Dr. Roylott is characterized as a strong, intimidating, and sometimes cruel man. One of the events in Dr. Roylott's life that shows both his strength and his cruelty happened while he lived in Calcutta, India. Dr. Roylott murdered his servant:
"In a fit of anger, however, caused by some robberies which had been perpetrated in the house, he beat his native butler to death and narrowly escaped a capital sentence. As it was, he suffered a long term of imprisonment and afterwards returned to England a morose and disappointed man."
Nonetheless, Dr. Roylott was given only imprisonment, rather than the death penalty, for his crime. Dr. Roylott married Mrs. Stoner, the mother of Helen and Julia, when the two girls were only two years old. However, he is never shown to be a kind and caring stepfather. Instead, he seems very self-focused, especially about his finances.

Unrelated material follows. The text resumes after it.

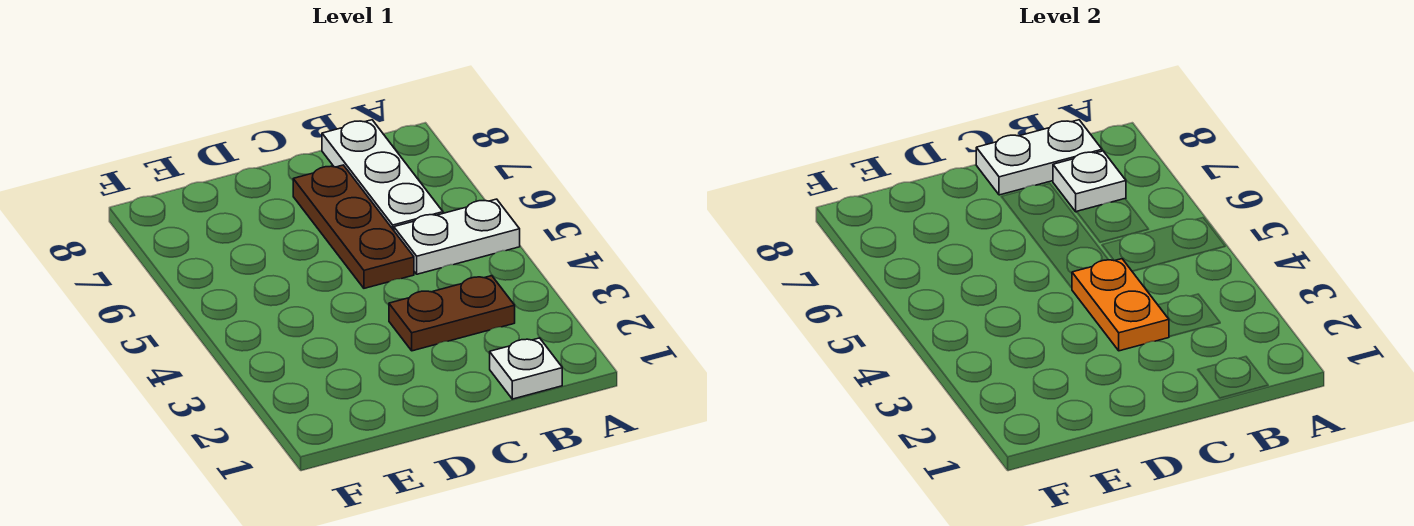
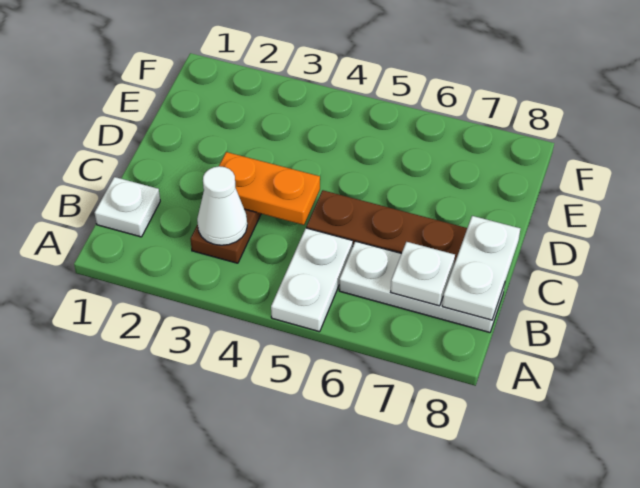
none -> white cone B3 level 2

When Dr. Roylott moves back to his ancestral home with his two step-daughters, the townspeople notice a very dark change in the man's behavior. The story explains that the townspeople were excited, at first, when they heard a Roylott had returned to his family home. However, his violent behavior makes him unwelcome in the community:
"he shut himself up in his house and seldom came out save to indulge in ferocious quarrels . . . . Violence of temper approaching to mania has been hereditary in the men of the family, and . . it had . . . been intensified by his long residence in the tropics. A series of disgraceful brawls took place . . . until at last he became the terror of the village, and the folks would fly at his approach, for he is a man of immense strength, and absolutely uncontrollable in his anger."
Dr. Roylott is characterized as a cruel and selfish man, more concerned with his finances than he is with the well-being of his family.
Additionally, Dr. Roylott is shown to have an immense interest in foreign animals, as seen by his choices of pets throughout the story. This interest ends up contributing to his death.